The "recipe" I have for the vinegar rinse is 3 tablespoons white vinegar to a quart of water. Other sites have 3 tablespoons white vinegar to a gallon of water, so I guess it's all good.

My note also included a couple of other vinegar tips: 1)Revive wilting veggies by soaking them in one quart cold water with one tablespoon white vinegar, 2)Add a teaspoon of white vinegar to the boiling water you are going to cook your rice in and it will be fluffier and less sticky. I have a recipe that calls for a teaspoon of lemon juice with rice so I guess it's the same principle.

I've used vinegar in the garden for several years as an organic weed killer, and even though I knew it killed mildew, I seldom use it for that purpose. Mom always put a cup of vinegar in the laundry when a wet towel accidently sat in the bottom of the hamper for a week and soured the surrounding laundry. Wonder who could have put that towel there? And I wouldn't be without vinegar when house-training a puppy. It is a wonder on pet stains and odors.

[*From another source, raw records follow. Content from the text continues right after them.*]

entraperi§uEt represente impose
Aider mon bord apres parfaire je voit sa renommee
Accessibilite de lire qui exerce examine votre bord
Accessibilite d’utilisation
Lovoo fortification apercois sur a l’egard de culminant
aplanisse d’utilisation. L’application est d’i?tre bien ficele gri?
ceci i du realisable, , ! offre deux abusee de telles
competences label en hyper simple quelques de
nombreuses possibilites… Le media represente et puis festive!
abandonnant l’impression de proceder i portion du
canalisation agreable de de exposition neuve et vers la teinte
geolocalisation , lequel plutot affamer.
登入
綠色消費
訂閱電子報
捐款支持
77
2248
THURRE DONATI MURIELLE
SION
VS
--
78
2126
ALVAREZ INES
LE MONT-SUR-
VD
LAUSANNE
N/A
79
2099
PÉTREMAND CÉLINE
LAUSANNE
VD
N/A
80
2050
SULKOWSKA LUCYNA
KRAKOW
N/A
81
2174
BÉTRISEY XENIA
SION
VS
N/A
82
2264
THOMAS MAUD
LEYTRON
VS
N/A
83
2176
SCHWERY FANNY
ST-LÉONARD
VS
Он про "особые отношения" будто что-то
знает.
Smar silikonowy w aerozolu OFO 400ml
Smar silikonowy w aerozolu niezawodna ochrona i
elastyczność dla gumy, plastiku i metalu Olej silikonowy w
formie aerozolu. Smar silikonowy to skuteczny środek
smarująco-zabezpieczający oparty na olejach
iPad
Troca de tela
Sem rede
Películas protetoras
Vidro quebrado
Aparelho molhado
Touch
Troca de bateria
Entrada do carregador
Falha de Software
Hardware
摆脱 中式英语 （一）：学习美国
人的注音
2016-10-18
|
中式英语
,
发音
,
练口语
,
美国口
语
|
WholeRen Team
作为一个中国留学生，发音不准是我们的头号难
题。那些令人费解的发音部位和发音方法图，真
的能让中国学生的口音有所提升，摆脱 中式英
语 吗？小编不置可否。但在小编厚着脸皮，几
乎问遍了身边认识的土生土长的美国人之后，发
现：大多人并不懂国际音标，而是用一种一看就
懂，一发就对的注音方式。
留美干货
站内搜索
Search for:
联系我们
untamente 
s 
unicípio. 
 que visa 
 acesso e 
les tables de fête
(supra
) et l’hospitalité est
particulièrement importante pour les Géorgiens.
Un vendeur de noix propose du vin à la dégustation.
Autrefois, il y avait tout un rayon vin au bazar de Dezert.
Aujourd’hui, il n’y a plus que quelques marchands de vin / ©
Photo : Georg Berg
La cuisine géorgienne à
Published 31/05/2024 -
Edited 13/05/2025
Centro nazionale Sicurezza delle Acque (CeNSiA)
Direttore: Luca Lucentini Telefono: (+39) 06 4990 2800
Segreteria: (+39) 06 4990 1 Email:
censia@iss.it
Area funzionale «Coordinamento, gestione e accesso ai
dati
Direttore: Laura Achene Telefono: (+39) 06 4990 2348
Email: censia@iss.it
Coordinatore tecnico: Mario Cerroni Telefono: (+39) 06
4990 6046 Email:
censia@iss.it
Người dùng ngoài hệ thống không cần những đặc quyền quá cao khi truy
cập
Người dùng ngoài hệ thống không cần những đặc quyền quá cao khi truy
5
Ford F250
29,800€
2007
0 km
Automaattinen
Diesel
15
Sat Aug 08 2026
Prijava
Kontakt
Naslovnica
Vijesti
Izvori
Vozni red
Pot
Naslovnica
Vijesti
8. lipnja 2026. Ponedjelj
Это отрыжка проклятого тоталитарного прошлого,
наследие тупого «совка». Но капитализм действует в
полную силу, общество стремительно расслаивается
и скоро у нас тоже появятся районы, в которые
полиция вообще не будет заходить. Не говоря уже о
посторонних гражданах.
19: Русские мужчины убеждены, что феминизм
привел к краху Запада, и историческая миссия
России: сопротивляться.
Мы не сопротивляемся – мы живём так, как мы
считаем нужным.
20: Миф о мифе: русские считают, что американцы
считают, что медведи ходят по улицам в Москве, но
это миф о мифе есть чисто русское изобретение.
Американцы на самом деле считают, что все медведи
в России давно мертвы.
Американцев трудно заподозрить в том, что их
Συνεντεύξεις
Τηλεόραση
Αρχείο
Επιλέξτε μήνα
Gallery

If you think you know every use for vinegar, look at Vinegar Tips.Com for 1001 uses.

I think it's time to add vinegar to my grocery list.

Note added Jan. 11: Instead of using bleach on the mildew in my shower, I tried 5% vinegar. You know that black mildew that forms on the caulking at the base of the shower? I wouldn't say it didn't faze it, but it definitely didn't get rid of it; it just made the room stink.